Monitoring the CONFINE testbed presents specific challenges that the designed system should address:
A general-purpose monitoring system does not meet these special-purpose requirements of CONFINE and are meant for different workloads and properties. Slice specific and sliver specific information (lxc monitoring) cannot be obtained directly by any of the existing monitoring systems. Nagios, Zenoss, ntop, Ganglia and cacti use RRDtool for storing data.
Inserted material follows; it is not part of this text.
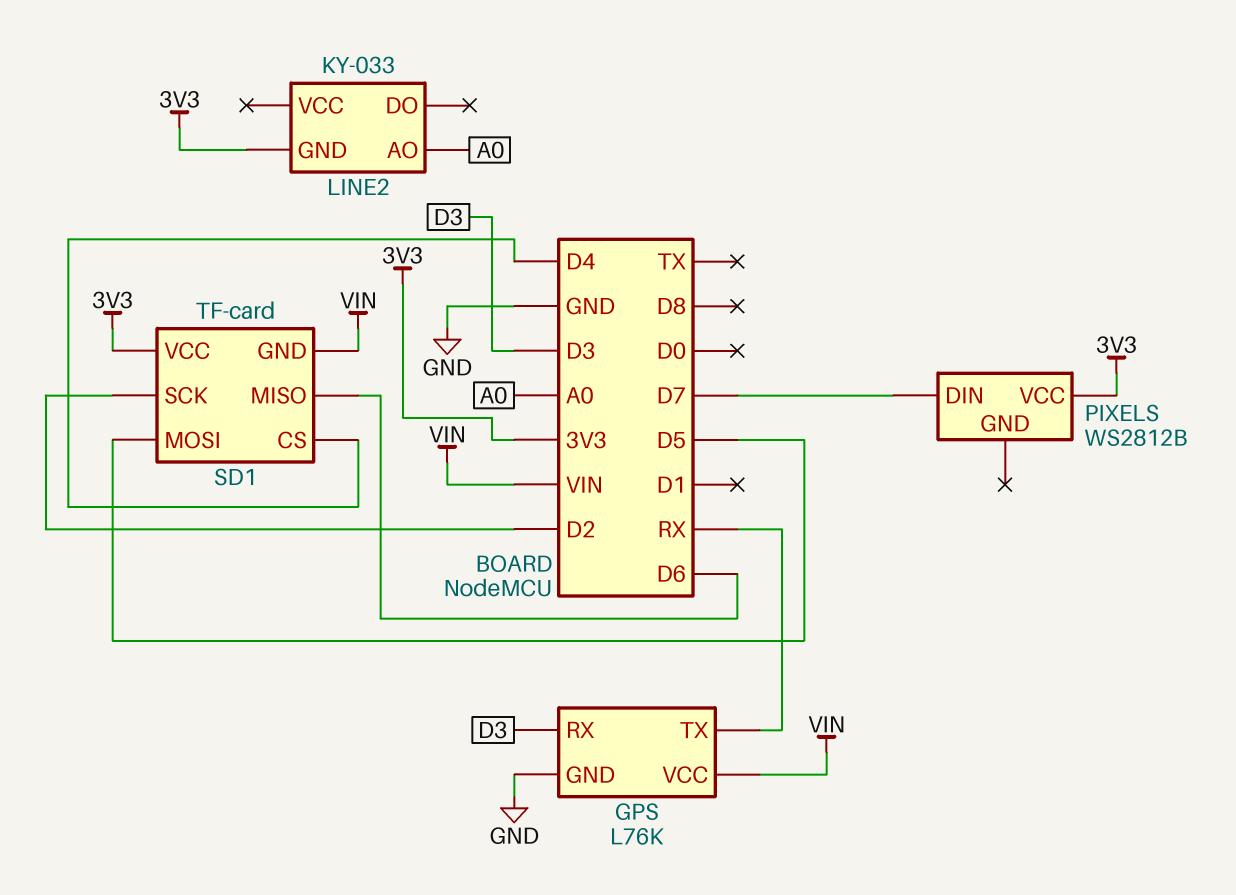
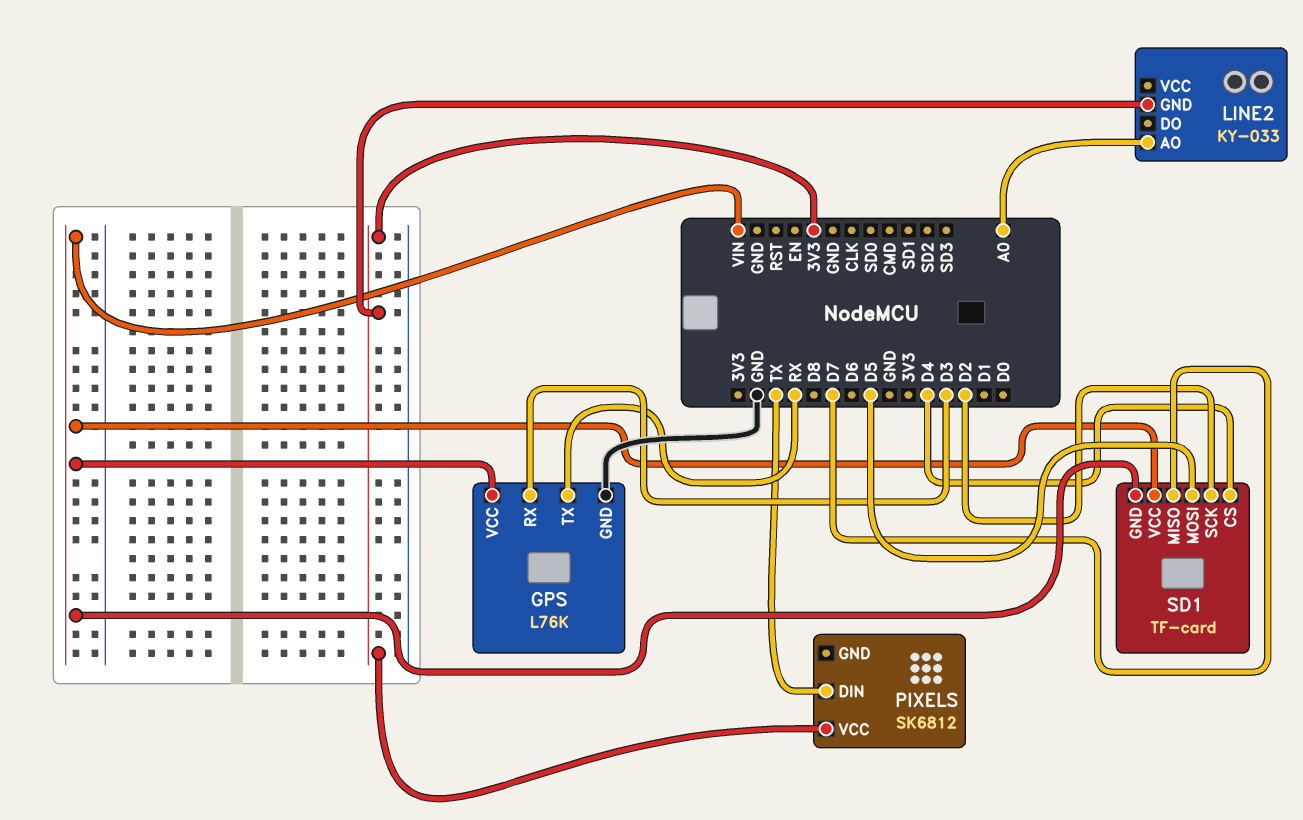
PIXELS: WS2812B -> SK6812
PIXELS pin DIN: D7 -> TX
SD1 pin MISO: D6 -> D7
SD1 pin VCC: 3V3 -> VIN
RRDtool (Round Robin Database tool) is great for storing time series data and aggregating information, but are quite inflexible. It becomes necessary to compromise between flexibility and efficiency. Adding new metrics would require updating the database file (RRA). Once an RRA (Round Robin Archive) is created, it is possible to change existing values and add new data sources, it is not possible to add or remove metrics and change their properties. If modelling of data is not considered carefully, it can lead to a number of updates as and when new slivers are created in a node. Slice specific data implies data from different nodes and would result in a dynamic list of RRD which in turn would need additional scripts to fetch, aggregate and display data. For instance in Comon (monitoring system of PlanetLab), the data model is carefully chosen, but still old database files are deleted when the format changes. In many cases (depending on configuration) if an update is made to an RRD series but is not followed up by another update soon, the original update will be lost. This makes it less suitable for recording data such as operational metrics. There is no way to back-fill data in an RRD series and depending on the data model, a single RRD receiving data from multiple sources can be affected by this. Given the large scale varying resource consumption and the dynamic nature of CONFINE, flexibility is a key requirement.
Apart from that, sliver-centric information is not easily integrated into node-centric data provided by off-the-shelf monitoring systems. This kind of data gathering is also part of the motivation for developing a separate monitoring system to meet the specific needs of CONFINE.